Briefly describe any legal requirements regarding recalls of distributed products. Can the distribution agreement specify which party is responsible for performing and covering the costs of a recall? So what are the implications of this law? This means that whenever a commercial agency contract comes under Swiss law, the customer (or agent) can terminate the contract at any time without notice. A fixed-term, indefinite commercial agency contract may be terminated at any time with immediate effect for just cause, i.e. if there are circumstances that make the continuation of the agency relationship unreasonable for the party to terminate. For example, uncertainty as to whether the procuring entity is able to deliver, the refusal of the representative to carry on its business or the bankruptcy of the representative may be an important reason. The parties may try to define the “right reasons” in the agency contract. However, such a definition serves only to indicate what the parties consider to be unacceptable. However, the court will continue to have the opportunity to recognize other well-established or unlisted valid grounds as sufficient to set a time limit with immediate effect. Except in serious cases, the party who wishes to terminate a commercial agency contract with immediate effect is obliged to notify the other party and ask him to remedy a breach before terminating with immediate effect. If none of the parties to a commercial agency contract is domiciled in a Member State of the Lugano Convention, Article 5 of the IPRG shall apply.
According to this provision, an agreement conferring jurisdiction may be concluded in writing, by telegram, telex, fax or by any other means of communication which proves the terms of the contract by a text. Article 5 of the IPRG is therefore stricter than Article 24 of the Lugano Convention. Yes, § 418g CO stipulates that the contractor is entitled to the agreed or usual commission for all transactions that he has facilitated or concluded during the term of the contract. This rule is mandatory and therefore cannot be repealed in advance by the parties. Unless otherwise agreed in writing, the commercial agent is also entitled to the agreed or customary commission for all transactions during the agency relationship by the client without the participation of the agent, but with clients acquired by him for such transactions as well as for transactions concluded during the agency relationship with clients belonging to an exclusive territory or to an exclusive clientele, be completed. Most service contracts are subject to Swiss agency law. This is due to the fact that, with the exception of employment contracts, Swiss legislation does not lay down separate provisions for the provision of services for remuneration. Due to the size and spectrum of this sector of activity, a wide variety of contracts are therefore subject to agency law. Therefore, it is worth considering including an appropriate arbitration clause in an international or even national agency contract. It is often advisable to use a standard clause of an arbitration institution, such as. B the model clause of the Swiss Rules of International Arbitration of the Arbitration Institution of the Swiss Chambers. At the end of the agency relationship, all of the Contractor`s commission claims become due, unless the parties have agreed otherwise in writing.

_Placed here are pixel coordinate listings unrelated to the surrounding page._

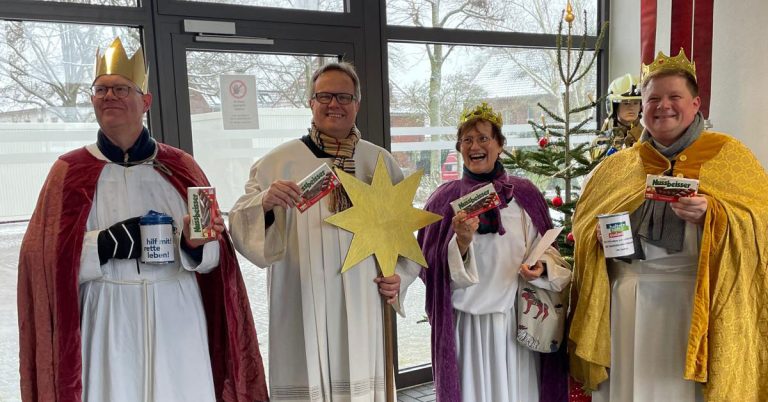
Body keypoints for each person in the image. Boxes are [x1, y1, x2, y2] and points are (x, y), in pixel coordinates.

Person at [17, 37, 268, 402]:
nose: (110, 97)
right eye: (101, 89)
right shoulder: (68, 170)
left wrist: (192, 245)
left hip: (176, 312)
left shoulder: (182, 166)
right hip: (106, 315)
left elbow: (217, 256)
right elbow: (38, 258)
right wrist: (100, 245)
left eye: (121, 88)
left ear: (145, 102)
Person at [568, 48, 768, 401]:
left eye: (675, 96)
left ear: (696, 104)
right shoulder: (616, 167)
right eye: (653, 99)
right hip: (626, 303)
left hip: (695, 301)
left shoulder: (730, 155)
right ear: (641, 107)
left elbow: (761, 224)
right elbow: (583, 227)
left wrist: (716, 215)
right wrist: (594, 237)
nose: (663, 106)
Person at [228, 61, 421, 401]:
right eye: (325, 96)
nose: (335, 104)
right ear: (311, 102)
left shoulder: (379, 163)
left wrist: (400, 278)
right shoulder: (278, 163)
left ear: (357, 104)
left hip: (364, 298)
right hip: (301, 296)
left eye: (344, 96)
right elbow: (242, 226)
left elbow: (403, 235)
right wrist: (265, 203)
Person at [418, 103, 571, 402]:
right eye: (467, 141)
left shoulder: (525, 194)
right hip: (467, 326)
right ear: (459, 148)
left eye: (483, 138)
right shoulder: (443, 200)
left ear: (500, 144)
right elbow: (430, 268)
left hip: (515, 322)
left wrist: (540, 267)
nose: (475, 146)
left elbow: (547, 250)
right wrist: (460, 243)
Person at [591, 74, 644, 160]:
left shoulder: (648, 139)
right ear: (614, 107)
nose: (632, 107)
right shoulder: (600, 142)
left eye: (636, 103)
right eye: (626, 103)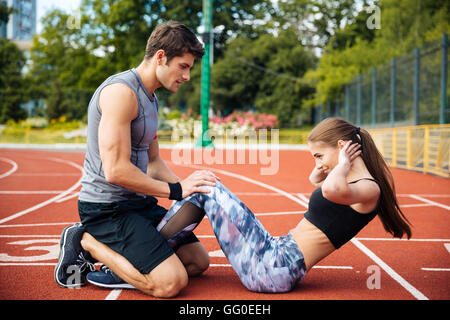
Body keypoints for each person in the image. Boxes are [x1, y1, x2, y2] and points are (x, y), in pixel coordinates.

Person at [54, 21, 220, 298]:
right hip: (108, 209)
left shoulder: (151, 98)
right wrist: (176, 191)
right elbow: (116, 171)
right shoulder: (121, 93)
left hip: (138, 203)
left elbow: (153, 163)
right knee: (170, 284)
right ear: (160, 57)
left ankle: (126, 263)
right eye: (184, 66)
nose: (188, 76)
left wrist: (190, 187)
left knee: (197, 262)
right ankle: (86, 240)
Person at [154, 117, 413, 292]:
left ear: (343, 147)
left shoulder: (368, 187)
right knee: (204, 186)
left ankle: (147, 254)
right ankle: (151, 251)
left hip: (275, 269)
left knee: (206, 186)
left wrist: (343, 163)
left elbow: (332, 189)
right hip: (276, 253)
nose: (318, 163)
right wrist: (330, 163)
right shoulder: (349, 180)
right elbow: (316, 179)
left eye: (320, 155)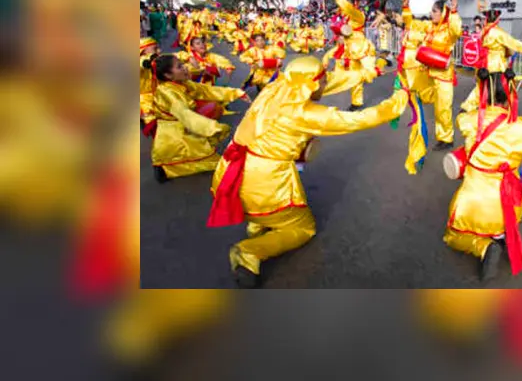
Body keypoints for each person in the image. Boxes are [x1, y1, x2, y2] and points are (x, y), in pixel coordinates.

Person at [207, 56, 410, 287]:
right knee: (303, 227)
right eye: (321, 82)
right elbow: (356, 120)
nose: (325, 85)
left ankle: (257, 225)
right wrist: (398, 101)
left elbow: (328, 80)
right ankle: (250, 252)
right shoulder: (302, 113)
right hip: (263, 180)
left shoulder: (277, 86)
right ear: (311, 84)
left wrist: (367, 72)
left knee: (263, 210)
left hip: (232, 169)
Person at [444, 68, 522, 281]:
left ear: (483, 93)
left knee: (452, 236)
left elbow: (461, 119)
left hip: (475, 202)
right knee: (505, 217)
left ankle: (484, 246)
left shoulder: (470, 121)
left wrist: (477, 96)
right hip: (512, 202)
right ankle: (502, 234)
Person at [149, 54, 248, 182]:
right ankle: (165, 168)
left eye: (182, 64)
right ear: (168, 75)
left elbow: (206, 90)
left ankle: (166, 166)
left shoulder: (182, 84)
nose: (185, 68)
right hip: (173, 134)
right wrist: (213, 127)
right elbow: (187, 116)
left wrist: (236, 93)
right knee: (212, 162)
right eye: (179, 67)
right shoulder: (167, 93)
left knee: (214, 108)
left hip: (182, 125)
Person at [459, 7, 522, 112]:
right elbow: (514, 43)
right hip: (497, 66)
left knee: (481, 88)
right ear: (498, 19)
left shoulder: (484, 31)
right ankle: (499, 114)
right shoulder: (498, 32)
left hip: (484, 64)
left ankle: (468, 107)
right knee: (500, 91)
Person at [419, 0, 463, 150]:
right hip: (430, 73)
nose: (432, 14)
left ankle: (446, 138)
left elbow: (457, 30)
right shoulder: (430, 27)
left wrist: (455, 11)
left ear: (442, 13)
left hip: (444, 75)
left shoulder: (448, 31)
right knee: (436, 108)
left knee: (443, 109)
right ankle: (442, 136)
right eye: (431, 11)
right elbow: (413, 24)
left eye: (434, 11)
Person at [321, 0, 378, 110]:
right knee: (354, 76)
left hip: (361, 49)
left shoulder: (358, 15)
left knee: (370, 73)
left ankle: (382, 62)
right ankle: (357, 102)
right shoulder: (346, 18)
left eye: (349, 3)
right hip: (349, 49)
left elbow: (346, 6)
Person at [139, 37, 160, 136]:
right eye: (155, 48)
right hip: (144, 102)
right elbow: (142, 63)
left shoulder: (155, 60)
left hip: (157, 96)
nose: (159, 51)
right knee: (154, 128)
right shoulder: (143, 61)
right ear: (143, 51)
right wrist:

In principle, the intermediary is entitled to commissions for all customer orders that he has acquired during the mediation relationship if these orders are placed before the end of the mediation contract. However, the client and the agent are free to agree on a different rule. In addition, each party must return to the other party everything it has received from the other party or from third parties on behalf of the other party during the agency relationship. This applies in particular to movable property, funds and other documents (e.g. B marketing materials, samples, customer-related materials, etc.) that are in the possession of the contractor. However, the agent has a special inalienable privilege over the client`s movable property and funds in order to guarantee claims against the client of the commercial agency contract. As already mentioned, Swiss antitrust law prohibits in principle all agreements which significantly restrict competition in a market for certain goods or services and which are not justified on grounds of economic viability, as well as all other agreements which eliminate effective competition (Article 5, paragraph 1 of the Cartel Act). In the case of vertical agreements, agreements fixing fixed or minimum prices and distribution agreements for the division of territories, in so far as sales by other distributors in those territories are not authorised, are presumed to eliminate effective competition (`hardcore restrictions`). The vertical notice sets out the criteria according to which vertical agreements may unlawfully restrict or eliminate competition. The question of a possible analogous application of Article 418u OR to the franchise agreement has not yet been clarified by the Federal Court. However, a majority of the authors are of the opinion that the franchisee, because of its status as a quasi-subsidiary of the franchisor, can probably claim compensation for customers under the analogous application of § 418u CO.